[Fragmento facilitado]
- - -

Originario de Belinchón, en Cuenca, ¿cómo era Arturo en la infancia y juventud?
En mi infancia fui un chico bastante rebelde y muy inquieto, siempre he sido así, muy curioso y con ganas de explorar. Crecí en un pueblo pequeño de unos 400 habitantes, donde apenas había cinco o seis chavales de mi edad. Los fines de semana, al estar tan cerca de Madrid, el pueblo se llenaba de gente, y nos juntábamos unos 20 o 30 jóvenes, pero mi grupo de amigos del pueblo siempre fue reducido. Tuve la suerte de vivir una infancia en la que conocí tanto lo antiguo como lo nuevo. Jugábamos con canicas, peonzas, y hasta tirábamos bolas de barro con un palo o le dábamos golpes a los cardos, pero al mismo tiempo nos tocó el cambio hacia lo moderno: llegaron la Gameboy, la PlayStation y, finalmente, Internet. Creo que esa mezcla de lo tradicional con lo moderno marcó mucho mi manera de ver el mundo.

- - -

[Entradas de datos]
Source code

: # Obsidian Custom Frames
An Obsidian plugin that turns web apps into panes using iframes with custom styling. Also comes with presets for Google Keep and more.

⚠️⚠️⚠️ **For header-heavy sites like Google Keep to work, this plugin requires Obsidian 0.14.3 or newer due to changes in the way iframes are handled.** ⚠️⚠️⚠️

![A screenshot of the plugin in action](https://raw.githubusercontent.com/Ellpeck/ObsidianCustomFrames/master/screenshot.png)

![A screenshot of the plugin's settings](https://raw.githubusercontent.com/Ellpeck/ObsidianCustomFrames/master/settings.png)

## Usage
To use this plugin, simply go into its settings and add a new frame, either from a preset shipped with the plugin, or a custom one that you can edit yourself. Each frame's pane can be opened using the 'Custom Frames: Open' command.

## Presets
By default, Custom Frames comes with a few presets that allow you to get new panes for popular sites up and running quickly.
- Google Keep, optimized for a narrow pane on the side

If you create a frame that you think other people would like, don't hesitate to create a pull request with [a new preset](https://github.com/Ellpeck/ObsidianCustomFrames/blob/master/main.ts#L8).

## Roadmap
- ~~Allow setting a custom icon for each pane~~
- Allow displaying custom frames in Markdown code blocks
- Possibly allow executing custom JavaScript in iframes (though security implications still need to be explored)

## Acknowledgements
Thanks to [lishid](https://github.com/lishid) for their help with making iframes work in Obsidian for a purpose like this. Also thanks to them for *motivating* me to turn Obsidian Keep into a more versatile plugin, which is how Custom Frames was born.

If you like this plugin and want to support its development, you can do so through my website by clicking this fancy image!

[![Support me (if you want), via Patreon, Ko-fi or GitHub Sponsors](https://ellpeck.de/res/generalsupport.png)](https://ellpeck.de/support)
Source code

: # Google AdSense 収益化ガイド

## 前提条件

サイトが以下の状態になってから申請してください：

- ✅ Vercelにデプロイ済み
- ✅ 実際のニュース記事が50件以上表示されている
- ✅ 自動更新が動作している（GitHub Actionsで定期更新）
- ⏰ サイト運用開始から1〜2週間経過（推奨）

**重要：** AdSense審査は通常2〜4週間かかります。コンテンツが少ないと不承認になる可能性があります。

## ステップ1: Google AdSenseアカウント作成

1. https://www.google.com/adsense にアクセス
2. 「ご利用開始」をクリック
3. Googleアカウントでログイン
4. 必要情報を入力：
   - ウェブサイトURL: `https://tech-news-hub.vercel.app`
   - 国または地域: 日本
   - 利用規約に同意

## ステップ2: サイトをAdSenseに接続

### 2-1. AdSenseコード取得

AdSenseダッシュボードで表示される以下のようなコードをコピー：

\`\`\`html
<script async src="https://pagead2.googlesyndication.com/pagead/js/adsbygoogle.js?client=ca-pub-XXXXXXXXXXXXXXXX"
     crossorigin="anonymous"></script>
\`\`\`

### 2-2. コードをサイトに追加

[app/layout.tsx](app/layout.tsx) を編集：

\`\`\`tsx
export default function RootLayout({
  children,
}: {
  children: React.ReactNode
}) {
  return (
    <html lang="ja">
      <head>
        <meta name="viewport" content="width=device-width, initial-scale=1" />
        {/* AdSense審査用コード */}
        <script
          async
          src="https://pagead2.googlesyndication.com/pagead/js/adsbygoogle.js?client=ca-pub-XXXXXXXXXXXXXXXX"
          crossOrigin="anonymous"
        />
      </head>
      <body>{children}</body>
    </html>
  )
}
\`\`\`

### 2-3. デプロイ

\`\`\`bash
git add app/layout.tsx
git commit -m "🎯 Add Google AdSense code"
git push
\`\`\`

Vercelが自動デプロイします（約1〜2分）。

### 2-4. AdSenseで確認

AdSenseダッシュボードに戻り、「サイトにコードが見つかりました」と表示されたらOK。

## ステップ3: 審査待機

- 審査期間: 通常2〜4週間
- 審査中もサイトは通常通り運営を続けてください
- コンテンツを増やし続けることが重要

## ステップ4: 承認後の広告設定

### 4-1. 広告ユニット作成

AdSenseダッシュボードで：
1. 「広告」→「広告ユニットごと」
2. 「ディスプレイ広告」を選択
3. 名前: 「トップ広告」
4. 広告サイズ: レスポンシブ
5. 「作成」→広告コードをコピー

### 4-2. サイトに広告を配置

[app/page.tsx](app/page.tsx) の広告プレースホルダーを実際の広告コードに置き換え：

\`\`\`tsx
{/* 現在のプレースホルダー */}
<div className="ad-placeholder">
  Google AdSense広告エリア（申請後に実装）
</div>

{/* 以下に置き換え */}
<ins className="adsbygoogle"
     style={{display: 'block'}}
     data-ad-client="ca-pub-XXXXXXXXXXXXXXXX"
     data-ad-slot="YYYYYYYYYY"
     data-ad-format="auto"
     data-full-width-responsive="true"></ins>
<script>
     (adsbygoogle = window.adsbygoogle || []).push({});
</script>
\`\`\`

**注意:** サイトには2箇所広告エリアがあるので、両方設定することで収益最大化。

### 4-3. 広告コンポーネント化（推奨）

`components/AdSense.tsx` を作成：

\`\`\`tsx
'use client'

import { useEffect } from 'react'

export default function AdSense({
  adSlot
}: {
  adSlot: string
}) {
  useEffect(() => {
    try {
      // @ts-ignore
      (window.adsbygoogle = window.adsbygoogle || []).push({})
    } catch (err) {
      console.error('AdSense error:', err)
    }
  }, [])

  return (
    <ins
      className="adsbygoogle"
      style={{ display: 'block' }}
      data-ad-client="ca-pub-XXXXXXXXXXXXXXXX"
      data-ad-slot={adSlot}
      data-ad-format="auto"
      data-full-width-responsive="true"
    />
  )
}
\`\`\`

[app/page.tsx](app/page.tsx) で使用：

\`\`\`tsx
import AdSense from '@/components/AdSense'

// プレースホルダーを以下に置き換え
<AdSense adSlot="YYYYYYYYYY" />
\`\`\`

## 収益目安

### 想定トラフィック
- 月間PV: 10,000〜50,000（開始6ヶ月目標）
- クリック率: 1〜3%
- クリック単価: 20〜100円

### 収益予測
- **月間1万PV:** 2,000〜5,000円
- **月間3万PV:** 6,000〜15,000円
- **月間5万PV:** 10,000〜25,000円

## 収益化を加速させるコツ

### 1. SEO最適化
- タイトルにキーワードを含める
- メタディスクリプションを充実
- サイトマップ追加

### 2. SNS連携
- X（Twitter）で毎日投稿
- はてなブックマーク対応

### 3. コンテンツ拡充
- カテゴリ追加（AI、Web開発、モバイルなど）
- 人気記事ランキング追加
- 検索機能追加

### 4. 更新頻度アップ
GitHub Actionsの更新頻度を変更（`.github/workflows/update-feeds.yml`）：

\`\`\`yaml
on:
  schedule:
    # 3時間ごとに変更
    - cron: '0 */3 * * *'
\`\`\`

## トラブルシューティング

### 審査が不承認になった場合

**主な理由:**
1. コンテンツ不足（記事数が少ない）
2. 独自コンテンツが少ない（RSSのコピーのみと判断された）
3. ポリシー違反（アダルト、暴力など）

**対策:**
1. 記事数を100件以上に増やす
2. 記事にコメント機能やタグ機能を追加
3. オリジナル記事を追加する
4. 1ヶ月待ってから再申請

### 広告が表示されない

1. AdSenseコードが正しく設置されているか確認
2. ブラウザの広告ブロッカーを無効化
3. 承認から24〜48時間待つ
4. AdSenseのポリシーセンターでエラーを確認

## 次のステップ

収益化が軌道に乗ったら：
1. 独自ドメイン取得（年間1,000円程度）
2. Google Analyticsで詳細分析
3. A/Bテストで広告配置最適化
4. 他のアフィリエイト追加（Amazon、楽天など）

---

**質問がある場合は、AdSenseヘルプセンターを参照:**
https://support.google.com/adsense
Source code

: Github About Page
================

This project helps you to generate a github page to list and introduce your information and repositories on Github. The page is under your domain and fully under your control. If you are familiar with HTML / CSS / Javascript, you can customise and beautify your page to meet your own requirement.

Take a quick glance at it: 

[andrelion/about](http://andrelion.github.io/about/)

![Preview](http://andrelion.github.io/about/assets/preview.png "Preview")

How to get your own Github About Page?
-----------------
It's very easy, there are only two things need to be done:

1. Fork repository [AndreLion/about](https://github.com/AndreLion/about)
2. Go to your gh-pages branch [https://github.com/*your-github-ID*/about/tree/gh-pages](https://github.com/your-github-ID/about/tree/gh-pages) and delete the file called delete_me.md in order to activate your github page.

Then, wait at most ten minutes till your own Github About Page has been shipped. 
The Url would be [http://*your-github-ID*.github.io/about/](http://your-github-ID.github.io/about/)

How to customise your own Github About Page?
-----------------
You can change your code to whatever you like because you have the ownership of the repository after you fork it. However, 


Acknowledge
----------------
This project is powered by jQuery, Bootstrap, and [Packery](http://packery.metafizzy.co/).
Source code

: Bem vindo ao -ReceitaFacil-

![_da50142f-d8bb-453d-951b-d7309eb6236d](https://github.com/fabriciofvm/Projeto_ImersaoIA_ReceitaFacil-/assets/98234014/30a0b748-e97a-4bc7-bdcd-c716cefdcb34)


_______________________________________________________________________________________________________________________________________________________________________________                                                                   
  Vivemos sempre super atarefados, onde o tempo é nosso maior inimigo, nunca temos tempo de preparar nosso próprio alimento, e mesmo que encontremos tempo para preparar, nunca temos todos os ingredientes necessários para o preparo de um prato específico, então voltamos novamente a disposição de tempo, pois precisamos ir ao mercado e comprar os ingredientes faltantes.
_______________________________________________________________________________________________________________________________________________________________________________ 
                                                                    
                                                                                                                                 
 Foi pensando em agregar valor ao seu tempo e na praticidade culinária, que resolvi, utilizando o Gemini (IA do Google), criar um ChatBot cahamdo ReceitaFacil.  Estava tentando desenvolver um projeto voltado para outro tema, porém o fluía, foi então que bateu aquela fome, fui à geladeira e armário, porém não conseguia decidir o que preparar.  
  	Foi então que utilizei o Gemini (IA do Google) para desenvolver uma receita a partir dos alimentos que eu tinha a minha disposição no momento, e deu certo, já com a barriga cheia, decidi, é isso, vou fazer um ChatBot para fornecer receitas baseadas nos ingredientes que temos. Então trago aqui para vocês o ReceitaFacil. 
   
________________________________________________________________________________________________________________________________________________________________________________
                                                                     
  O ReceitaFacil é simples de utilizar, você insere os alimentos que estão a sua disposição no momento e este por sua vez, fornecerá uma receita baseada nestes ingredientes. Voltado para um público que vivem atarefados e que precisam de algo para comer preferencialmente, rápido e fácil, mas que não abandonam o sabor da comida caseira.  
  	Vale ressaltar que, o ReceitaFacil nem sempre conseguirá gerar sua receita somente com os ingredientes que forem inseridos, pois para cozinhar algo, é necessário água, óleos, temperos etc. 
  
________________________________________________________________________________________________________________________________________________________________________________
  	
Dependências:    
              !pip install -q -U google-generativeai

- - -

[Tus tareas]
1/ Indica si cada afirmación coincide con el fragmento sobre la infancia de Arturo y respalda cada respuesta con las palabras decisivas citadas literalmente: (a) el pueblo donde creció tenía unos 400 habitantes; (b) su grupo de amigos del pueblo era numeroso; (c) Internet llegó antes que la PlayStation.
2/ Por favor, repite sin cambios todo lo que va en el fragmento sobre la infancia de Arturo desde "En mi infancia" hasta "ver el mundo.".

[Resultados por tarea]
1/
(a) Sí: «Crecí en un pueblo pequeño de unos 400 habitantes».
(b) No: «mi grupo de amigos del pueblo siempre fue reducido».
(c) No: «llegaron la Gameboy, la PlayStation y, finalmente, Internet».

2/
En mi infancia fui un chico bastante rebelde y muy inquieto, siempre he sido así, muy curioso y con ganas de explorar. Crecí en un pueblo pequeño de unos 400 habitantes, donde apenas había cinco o seis chavales de mi edad. Los fines de semana, al estar tan cerca de Madrid, el pueblo se llenaba de gente, y nos juntábamos unos 20 o 30 jóvenes, pero mi grupo de amigos del pueblo siempre fue reducido. Tuve la suerte de vivir una infancia en la que conocí tanto lo antiguo como lo nuevo. Jugábamos con canicas, peonzas, y hasta tirábamos bolas de barro con un palo o le dábamos golpes a los cardos, pero al mismo tiempo nos tocó el cambio hacia lo moderno: llegaron la Gameboy, la PlayStation y, finalmente, Internet. Creo que esa mezcla de lo tradicional con lo moderno marcó mucho mi manera de ver el mundo.